Mesoporous alumina–zirconia–organosilica composites for CO2 capture at ambient and elevated temperatures

Abstract

New ternary and binary composite mesostructures consisting of alumina, zirconia and organosilica with isocyanurate bridging groups were synthesized via co-condensation of suitable precursors in the presence of a triblock copolymer, Pluronic P123. The resulting binary and ternary composite mesostructures were used for CO₂ capture at low (0 °C), ambient (25 °C), and elevated (60 and 120 °C) temperatures. The CO₂ adsorption capacities measured at 1 atm for alumina–organosilica mesostructures are: 1.43 mmol g⁻¹ at 0 °C and 1 mmol g⁻¹ at 25 °C. Much higher CO₂ adsorption capacities were recorded at 1 atm for zirconia–organosilica mesostructures: 2.53 mmol g⁻¹ at 0 °C and 1.93 mmol g⁻¹ at 25 °C. This significant increase in the CO₂ uptake for zirconia–organosilica was achieved due to the development of microporosity, which was shown to be beneficial for CO₂ physisorption at low pressures.
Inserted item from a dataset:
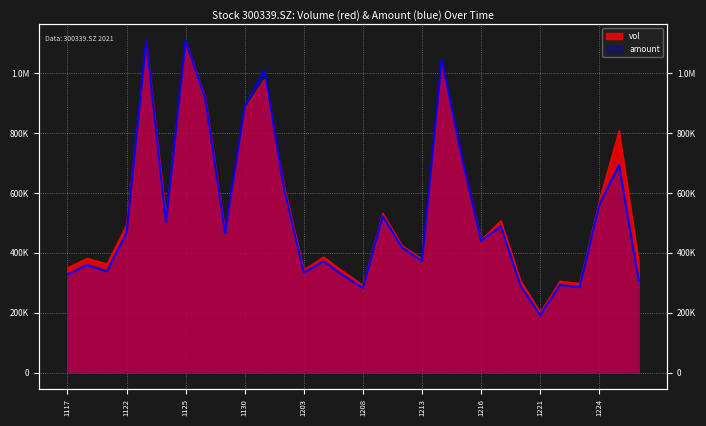

Where is vol nearest to the value 655333?

20211202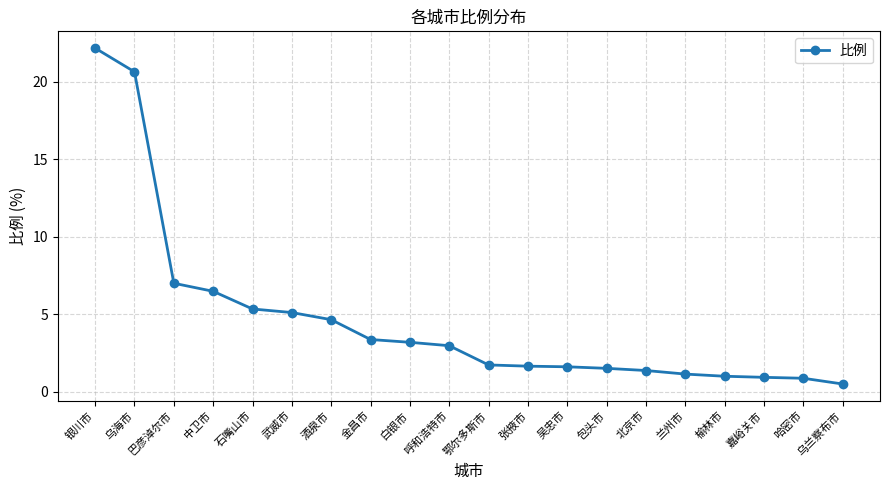

How many values exceed 2?

10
Temperature programmed desorption (TPD) was used to measure the CO₂ sorption capacities for the mesostructures studied at 60 and 120 °C. The TPD studies revealed the superior sorption capacities of zirconia–organosilica mesostructures at 60 °C (3.02 mmol g⁻¹) and 120 °C (2.76 mmol g⁻¹). Various surface hydroxyls present in alumina and zirconia are primarily responsible for CO₂ capture. These hydroxyls were shown to be essential for interactions with CO₂ by forming hydrogen carbonate and bidentate carbonate complexes. The thermal stability, corrosion resistivity, and chemical stability of the mesostructures studied make them attractive sorbents for CO₂ capture in the fossil fuel-based power plants, which generate large volumetric flow rates of flue gas at 1 atm with low partial pressure of CO₂ in the temperature range of 100–150 °C.